Now that She Whom I Love is off to the proofreader (ugh) I finally have a few free moments to crack back in to That Potent Alchemy. Can I say, first, how excited I am that Mosaic Stock is open now? (and they’ll be doing period shoots — ahhhhhh!) Just in time to maybe, somehow, find a decent cover for this one. The realm of choice in 19th-century Black couples is… probably not quite zero, but incredibly minimal. Hopefully this is the beginning of change.

In the meantime, have an unedited snippet from That Potent Alchemy. Isaac, stage crew at the Surrey Theater in London, the summer of 1811, sees Grace for the first time.

Isaac was only just throwing the latches on the brass-cornered box when the actors began to wander in to the hall. A few of them, he recognized. Red-haired Lucy, who believed more strongly in astrology than most men believed in the Church of England; Frederick with his pompous airs covering the attacks of nerves he suffered before every performance night; young Thomas who collected saucy broadsheets and woodcut prints and saved them all in a scrapbook.
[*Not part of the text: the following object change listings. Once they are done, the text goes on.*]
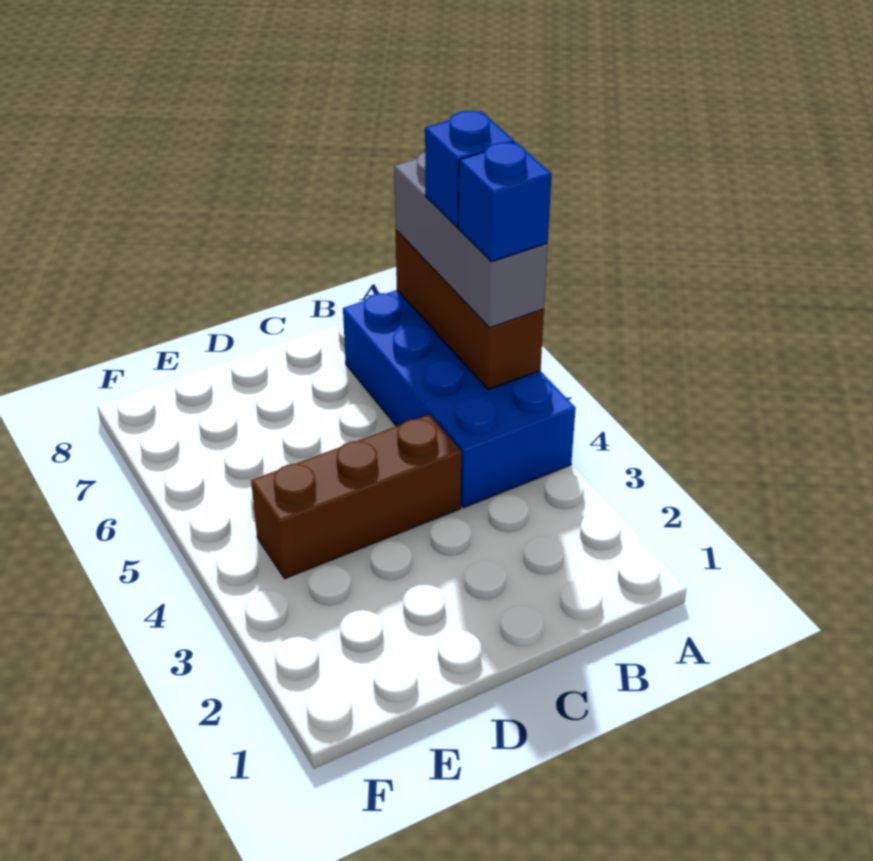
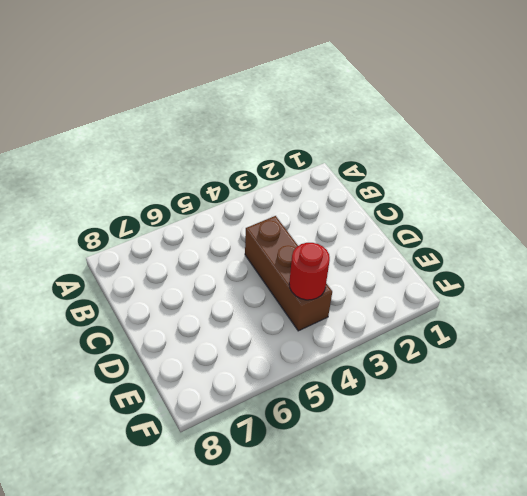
red round brick E4 level 2 -> none
none -> blue brick A4:B7 level 1
none -> brown brick A5:A7 level 2

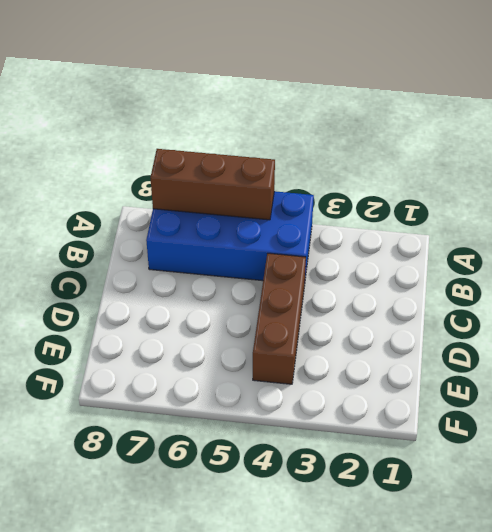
none -> grey brick A5:A7 level 3
none -> blue brick A5 level 4

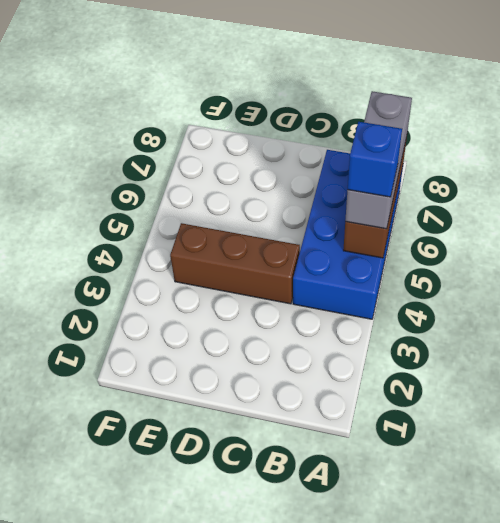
none -> blue brick A6 level 4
And there among them, someone new. Isaac set his tool chest down in the wings, where he—and it—would be well out of the way, and watched for a moment more.

She was dark, that was the first thing he noticed. Darker than he was, the creamy color of the petticoat she wore set in contrast against the rose-warm heat of her brown skin. Some of her hair curled down around her face, the careful-set spirals of modern fashion, the rest held back in bands that kept it close to her head.

She wore no rings on her fingers, no wedding band. That didn’t necessarily mean anything, but his eyes went there nevertheless, lingering only a little too long on the elegant curl of her fingers, the graceful movements of her arm, the poise with which she held her head high and surveyed her world.

Her figure was slim, trim and neat, and if she wore stays beneath her costume they did little to nothing to enhance her bust.

She held herself like a dancer, and when she moved, she moved like a queen.